ACTIVITY: Filter the material, keeping only lines with the word "financieras".

Content starts

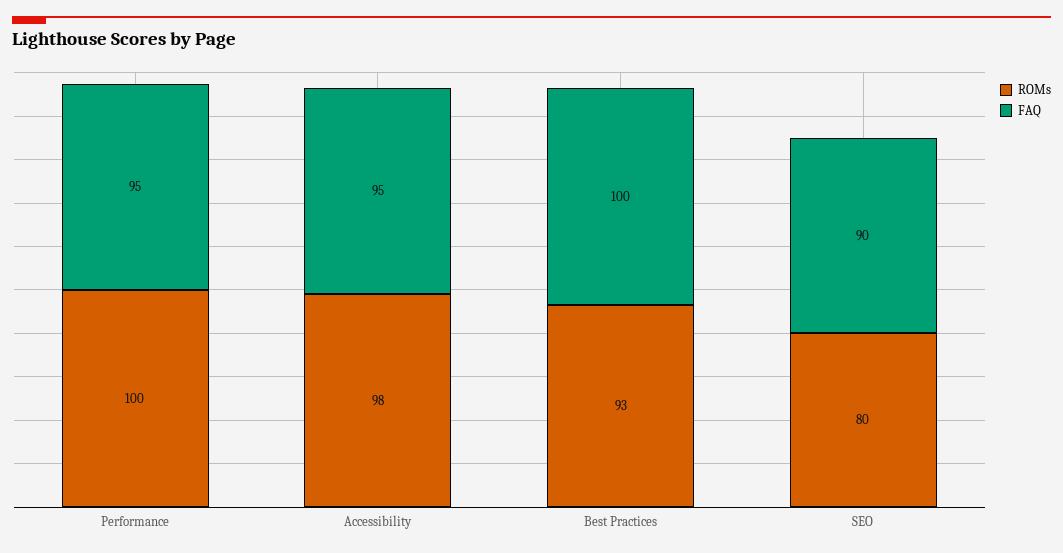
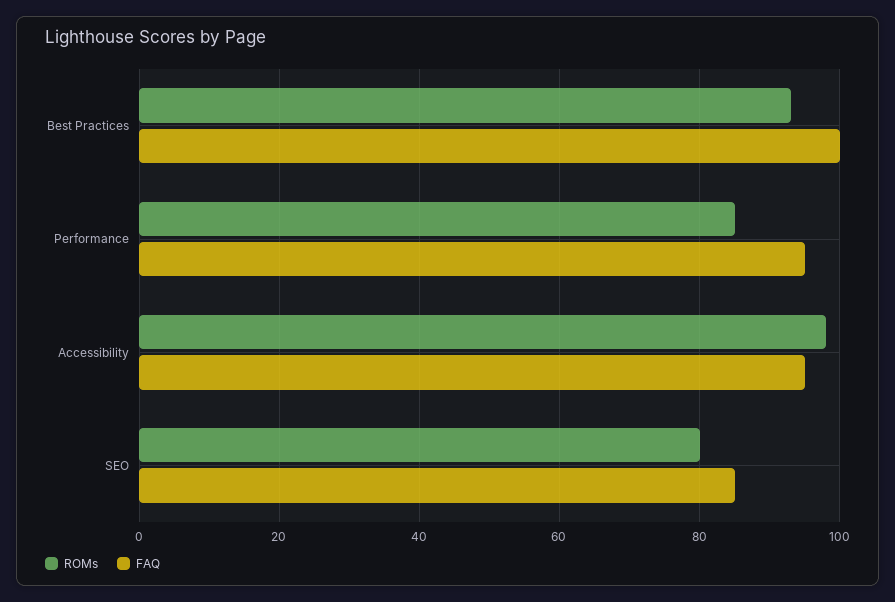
ROMs, Performance: 100 -> 85
FAQ, SEO: 90 -> 85

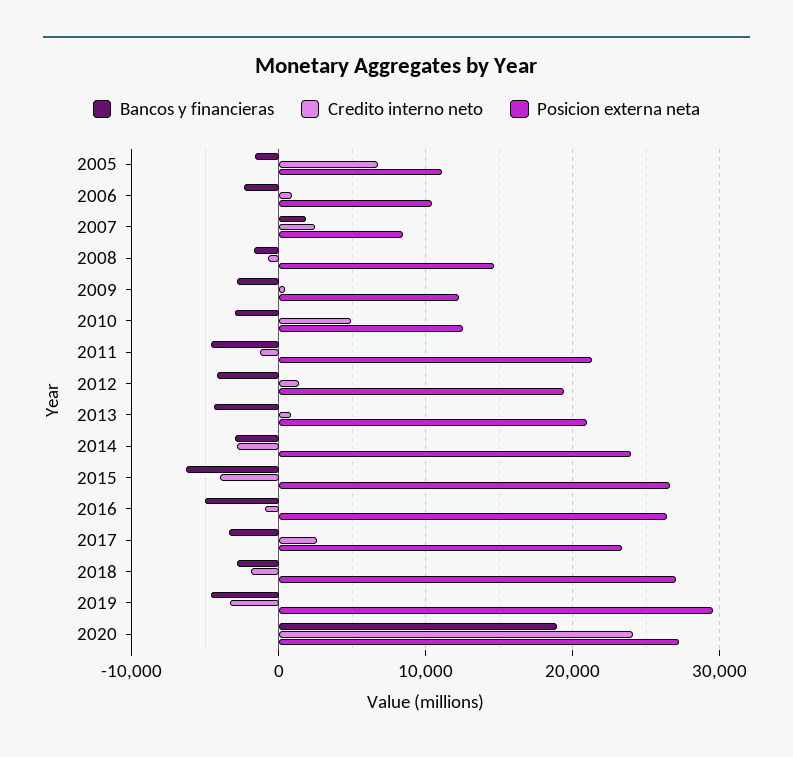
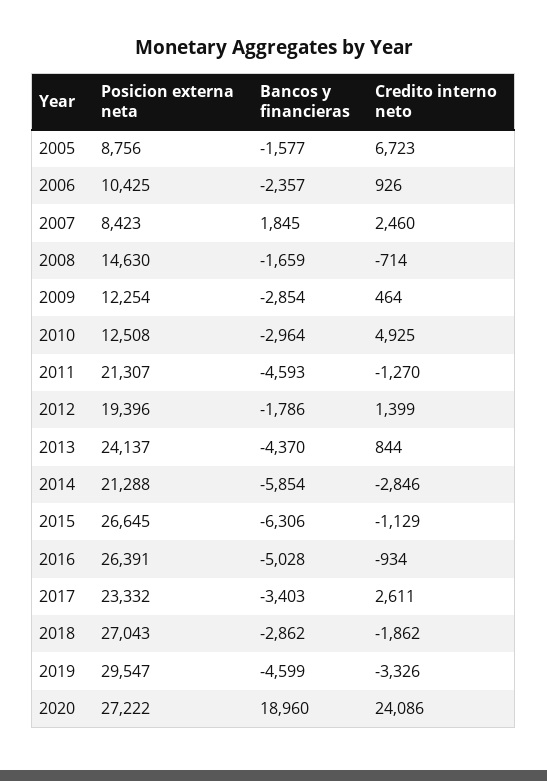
Posicion externa neta, 2005: 11000 -> 8756
Bancos y financieras, 2012: -4000 -> -1786
Posicion externa neta, 2013: 21000 -> 24137
Bancos y financieras, 2014: -3000 -> -5854
Posicion externa neta, 2014: 24000 -> 21288
Credito interno neto, 2015: -4000 -> -1129

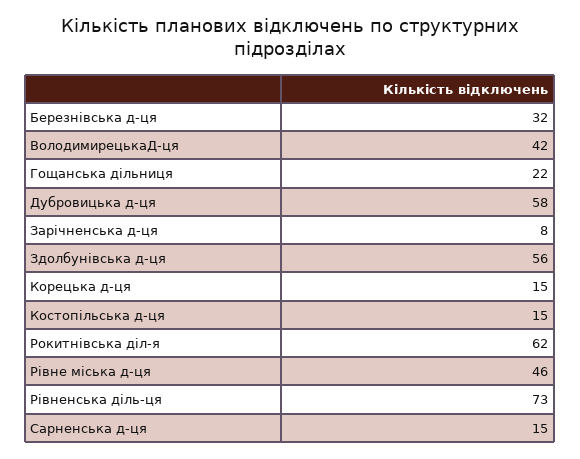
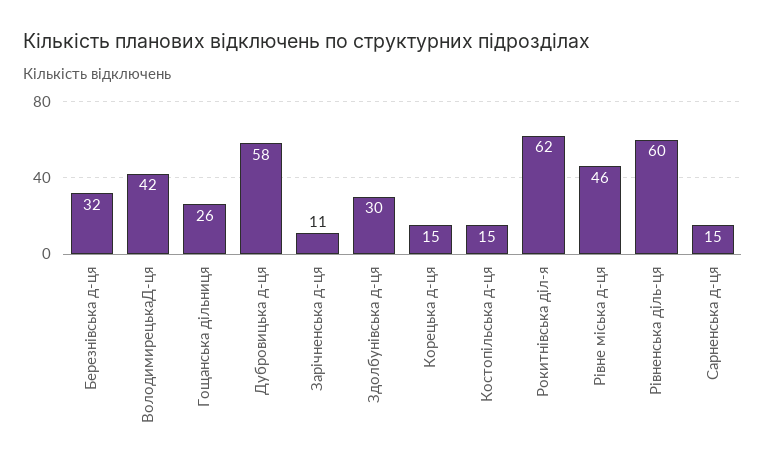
Гощанська дільниця: 22 -> 26
Зарічненська д-ця: 8 -> 11
Здолбунівська д-ця: 56 -> 30
Рівненська діль-ця: 73 -> 60

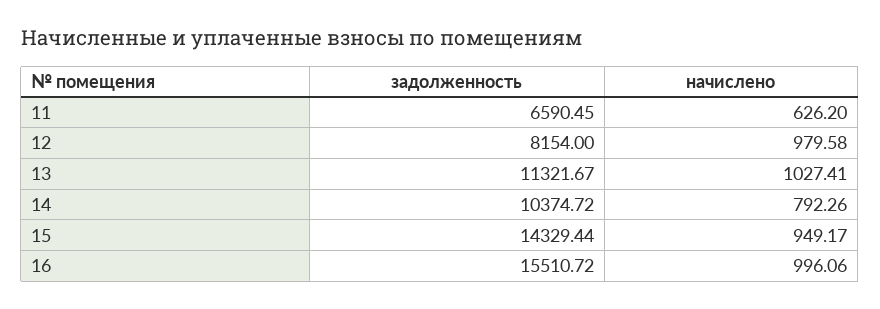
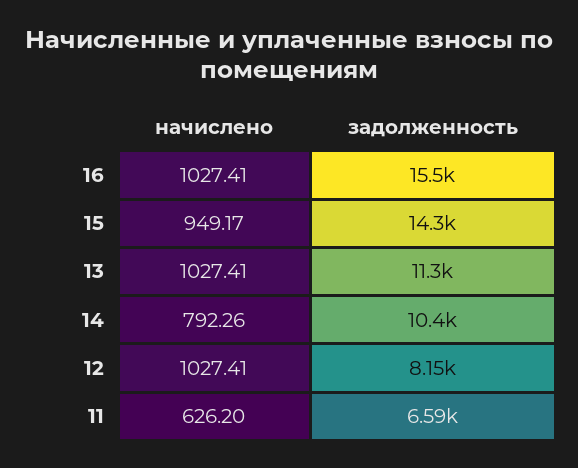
начислено, 12: 979.58 -> 1027.41
начислено, 16: 996.06 -> 1027.41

Content ends

YOUR SOLUTION:
Bancos y financieras, 2012: -4000 -> -1786
Bancos y financieras, 2014: -3000 -> -5854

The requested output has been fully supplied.